_EXERCISE REQUIREMENTS:_ Strip out all images, then restate the data verbatim.

__________________________________________________

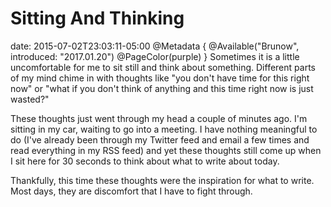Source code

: # Sitting And Thinking
date: 2015-07-02T23:03:11-05:00
@Metadata {
  @Available("Brunow", introduced: "2017.01.20")
  @PageColor(purple)
}
Sometimes it is a little uncomfortable for me to sit still and think about something. Different parts of my mind chime in with thoughts like "you don't have time for this right now" or "what if you don't think of anything and this time right now is just wasted?"

These thoughts just went through my head a couple of minutes ago. I'm sitting in my car, waiting to go into a meeting. I have nothing meaningful to do (I've already been through my Twitter feed and email a few times and read everything in my RSS feed) and yet these thoughts still come up when I sit here for 30 seconds to think about what to write about today.

Thankfully, this time these thoughts were the inspiration for what to write. Most days, they are discomfort that I have to fight through.
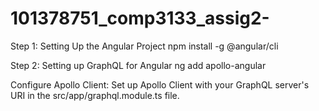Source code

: # 101378751_comp3133_assig2-

Step 1: Setting Up the Angular Project
npm install -g @angular/cli


Step 2: Setting up GraphQL for Angular
ng add apollo-angular

Configure Apollo Client: Set up Apollo Client with your GraphQL server's URI in the src/app/graphql.module.ts file.
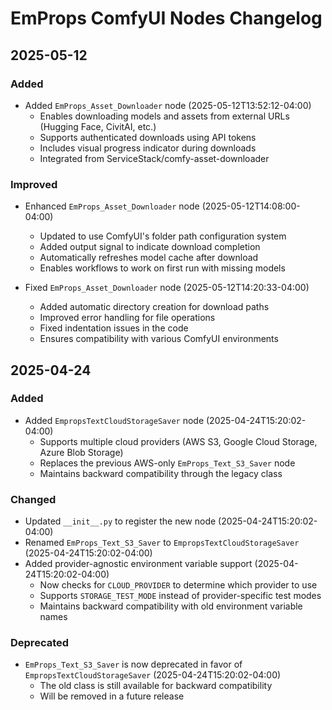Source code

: # EmProps ComfyUI Nodes Changelog

## 2025-05-12

### Added
- Added `EmProps_Asset_Downloader` node (2025-05-12T13:52:12-04:00)
  - Enables downloading models and assets from external URLs (Hugging Face, CivitAI, etc.)
  - Supports authenticated downloads using API tokens
  - Includes visual progress indicator during downloads
  - Integrated from ServiceStack/comfy-asset-downloader

### Improved
- Enhanced `EmProps_Asset_Downloader` node (2025-05-12T14:08:00-04:00)
  - Updated to use ComfyUI's folder path configuration system
  - Added output signal to indicate download completion
  - Automatically refreshes model cache after download
  - Enables workflows to work on first run with missing models
  
- Fixed `EmProps_Asset_Downloader` node (2025-05-12T14:20:33-04:00)
  - Added automatic directory creation for download paths
  - Improved error handling for file operations
  - Fixed indentation issues in the code
  - Ensures compatibility with various ComfyUI environments

## 2025-04-24

### Added
- Added `EmpropsTextCloudStorageSaver` node (2025-04-24T15:20:02-04:00)
  - Supports multiple cloud providers (AWS S3, Google Cloud Storage, Azure Blob Storage)
  - Replaces the previous AWS-only `EmProps_Text_S3_Saver` node
  - Maintains backward compatibility through the legacy class

### Changed
- Updated `__init__.py` to register the new node (2025-04-24T15:20:02-04:00)
- Renamed `EmProps_Text_S3_Saver` to `EmpropsTextCloudStorageSaver` (2025-04-24T15:20:02-04:00)
- Added provider-agnostic environment variable support (2025-04-24T15:20:02-04:00)
  - Now checks for `CLOUD_PROVIDER` to determine which provider to use
  - Supports `STORAGE_TEST_MODE` instead of provider-specific test modes
  - Maintains backward compatibility with old environment variable names

### Deprecated
- `EmProps_Text_S3_Saver` is now deprecated in favor of `EmpropsTextCloudStorageSaver` (2025-04-24T15:20:02-04:00)
  - The old class is still available for backward compatibility
  - Will be removed in a future release

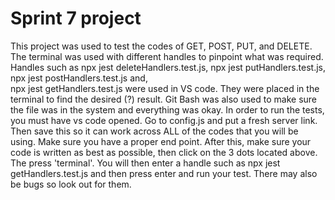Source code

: # Sprint 7 project
This project was used to test the codes of GET, POST, PUT, and DELETE. The terminal was used with different handles to pinpoint
what was required. Handles such as npx jest deleteHandlers.test.js, npx jest putHandlers.test.js, npx jest postHandlers.test.js and,  
npx jest getHandlers.test.js were used in VS code. They were placed in the terminal to find the desired (?) result.
Git Bash was also used to make sure the file was in the system and everything was okay.
In order to run the tests, you must have vs code opened. Go to config.js and put a fresh server link. Then save this so it can work across ALL of the codes that you will be using. Make sure you have a proper end point. After this, make sure your code is written as best as possible, then click on the 3 dots located above. The press 'terminal'. You will then enter a handle such as npx jest getHandlers.test.js and then press enter and run your test. There may also be bugs so look out for them.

__________________________________________________

_RESULT:_
Source code

: # Sitting And Thinking
date: 2015-07-02T23:03:11-05:00
@Metadata {
  @Available("Brunow", introduced: "2017.01.20")
  @PageColor(purple)
}
Sometimes it is a little uncomfortable for me to sit still and think about something. Different parts of my mind chime in with thoughts like "you don't have time for this right now" or "what if you don't think of anything and this time right now is just wasted?"

These thoughts just went through my head a couple of minutes ago. I'm sitting in my car, waiting to go into a meeting. I have nothing meaningful to do (I've already been through my Twitter feed and email a few times and read everything in my RSS feed) and yet these thoughts still come up when I sit here for 30 seconds to think about what to write about today.

Thankfully, this time these thoughts were the inspiration for what to write. Most days, they are discomfort that I have to fight through.
Source code

: # 101378751_comp3133_assig2-

Step 1: Setting Up the Angular Project
npm install -g @angular/cli


Step 2: Setting up GraphQL for Angular
ng add apollo-angular

Configure Apollo Client: Set up Apollo Client with your GraphQL server's URI in the src/app/graphql.module.ts file.
Source code

: # EmProps ComfyUI Nodes Changelog

## 2025-05-12

### Added
- Added `EmProps_Asset_Downloader` node (2025-05-12T13:52:12-04:00)
  - Enables downloading models and assets from external URLs (Hugging Face, CivitAI, etc.)
  - Supports authenticated downloads using API tokens
  - Includes visual progress indicator during downloads
  - Integrated from ServiceStack/comfy-asset-downloader

### Improved
- Enhanced `EmProps_Asset_Downloader` node (2025-05-12T14:08:00-04:00)
  - Updated to use ComfyUI's folder path configuration system
  - Added output signal to indicate download completion
  - Automatically refreshes model cache after download
  - Enables workflows to work on first run with missing models
  
- Fixed `EmProps_Asset_Downloader` node (2025-05-12T14:20:33-04:00)
  - Added automatic directory creation for download paths
  - Improved error handling for file operations
  - Fixed indentation issues in the code
  - Ensures compatibility with various ComfyUI environments

## 2025-04-24

### Added
- Added `EmpropsTextCloudStorageSaver` node (2025-04-24T15:20:02-04:00)
  - Supports multiple cloud providers (AWS S3, Google Cloud Storage, Azure Blob Storage)
  - Replaces the previous AWS-only `EmProps_Text_S3_Saver` node
  - Maintains backward compatibility through the legacy class

### Changed
- Updated `__init__.py` to register the new node (2025-04-24T15:20:02-04:00)
- Renamed `EmProps_Text_S3_Saver` to `EmpropsTextCloudStorageSaver` (2025-04-24T15:20:02-04:00)
- Added provider-agnostic environment variable support (2025-04-24T15:20:02-04:00)
  - Now checks for `CLOUD_PROVIDER` to determine which provider to use
  - Supports `STORAGE_TEST_MODE` instead of provider-specific test modes
  - Maintains backward compatibility with old environment variable names

### Deprecated
- `EmProps_Text_S3_Saver` is now deprecated in favor of `EmpropsTextCloudStorageSaver` (2025-04-24T15:20:02-04:00)
  - The old class is still available for backward compatibility
  - Will be removed in a future release

Source code

: # Sprint 7 project
This project was used to test the codes of GET, POST, PUT, and DELETE. The terminal was used with different handles to pinpoint
what was required. Handles such as npx jest deleteHandlers.test.js, npx jest putHandlers.test.js, npx jest postHandlers.test.js and,  
npx jest getHandlers.test.js were used in VS code. They were placed in the terminal to find the desired (?) result.
Git Bash was also used to make sure the file was in the system and everything was okay.
In order to run the tests, you must have vs code opened. Go to config.js and put a fresh server link. Then save this so it can work across ALL of the codes that you will be using. Make sure you have a proper end point. After this, make sure your code is written as best as possible, then click on the 3 dots located above. The press 'terminal'. You will then enter a handle such as npx jest getHandlers.test.js and then press enter and run your test. There may also be bugs so look out for them.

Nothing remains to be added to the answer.